As to desserts, you can’t forget to try the Miascia (aka Turta del Paisan, in local dialect). This is a cake of ancient origins: it’s made by mixing stale bread, milk, eggs, sugar, butter, apples, pine nuts, raisins and, at discretion, crumbed macaroons, dark chocolate, and lemon zest. 

Another member of the family of Lombard sweet breads is the oval cake called Pan Matalòch from Bellagio, once considered the Christmas cake of the Lake. The choice of ingredients is made with the best care available on the market: flour, milk, butter, eggs, walnuts, hazelnuts, almonds, candied fruit and dried figs, in addition to anise, an ingredient that gives its name to Matalòch. The tradition was that the wives had to prepare for their husbands a food that could provide the energy to face an intense day of fishing, and this special cake was perfect for this: today we know it’s very rich in vitamins, proteins, essential fatty acids and mineral salts.

The Paradell is a special dessert made of flour, eggs, milk, sugar and apples, and it’s typical of the Tremezzina area. If you say the word Paradell in front of a local, you’ll probably see his/her eyes shining for the childhood memories: everyone has had a grandmother who used to prepare this very simple dessert for the family.

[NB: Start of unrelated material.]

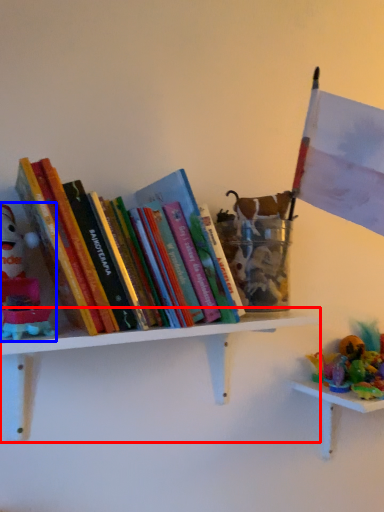
Question: Which point is closer to the camera, shelf (highlighted by a red box) or toy (highlighted by a blue box)?

Choices:
 (A) shelf
 (B) toy

Answer: (B)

Image via Tasty Como for Momi Blevio

Image via Tasty Como for Momi Blevio

Have you ever tried the Nuvola? The shape resembles that of a large plumcake, while the consistency is something between the panettone and the pandoro but much softer ... just like a cloud! You can eat it year round, you don't have to wait for Christmas! The dough itself is not particularly sweet, but inside there are "sprinkles" of apricot jam that soften it and make it super tasty. Nuvola is a specialty of the Beretta bakery in Como, which has several sales points in the city and province (you can find them all on the official website). The most central location in the city is via Boldoni.

Image via Panifico Beretta

Image via Panifico Beretta

Another typical sweet from Como city is the Resta (from latin “arista”, i.e. fishbone), a loaf decorated with an olive branch. Its name is due to the fact that when you finish eating it, all that remains (‘resta’ in Italian) is just the stalk. An old legend says that the Resta was produced by a clumsy cook who prepared a cake which had risen so much that it spilled out of the tin. He tried to make it go down by poking it with a wooden stick and then folding in the sides of the mixture so that everything would stay inside the tin: the result was that when it was baked it looked a bit like a fish bone (known as resca in dialect). Despite its uncertain origin, the Resta is definitely a kind of panettone linked to Easter time.

Resta-Baj-confezione-1100_Fotor.jpg

From Tremezzina is also the famous Torta Tremezzina, that was invented 54 years ago by Fulvio Cairoli in Portezza. It’s a soft dough on a base of pastry filled with jam; the garnish is composed of almonds and icing sugar. You can buy it exclusively at Pasticceria Tremezzina, in Lenno (Via Rima 2).

Another dessert definitely deserves your attention: Braschino. This is a sweet focaccia, whose recipe comes from Sicily (probably imported by Sicilian migrants in the 1600s.); the name comes from the proximity to the embers (in italian “braci”, in dialect “brasca”). The braschino is a leavened dough based on water, flour, butter and egg yolks, to which are added nuts, raisins and finally sugar mixed with egg white.

Image via Il Gusto del Gusto blog

Image via Il Gusto del Gusto blog

We end this yummy list with the Rüsümada (dialect name for egg yolk, “rusum”). This is an ancient, energetic drink. The ingredients are just three: eggs, sugar, red wine. The dialectal root of the name refers to the yolk (red) of the egg: rüss d'oof or rüsümm. The Rüsümada in the past was rightly considered a protective against cooling ailments.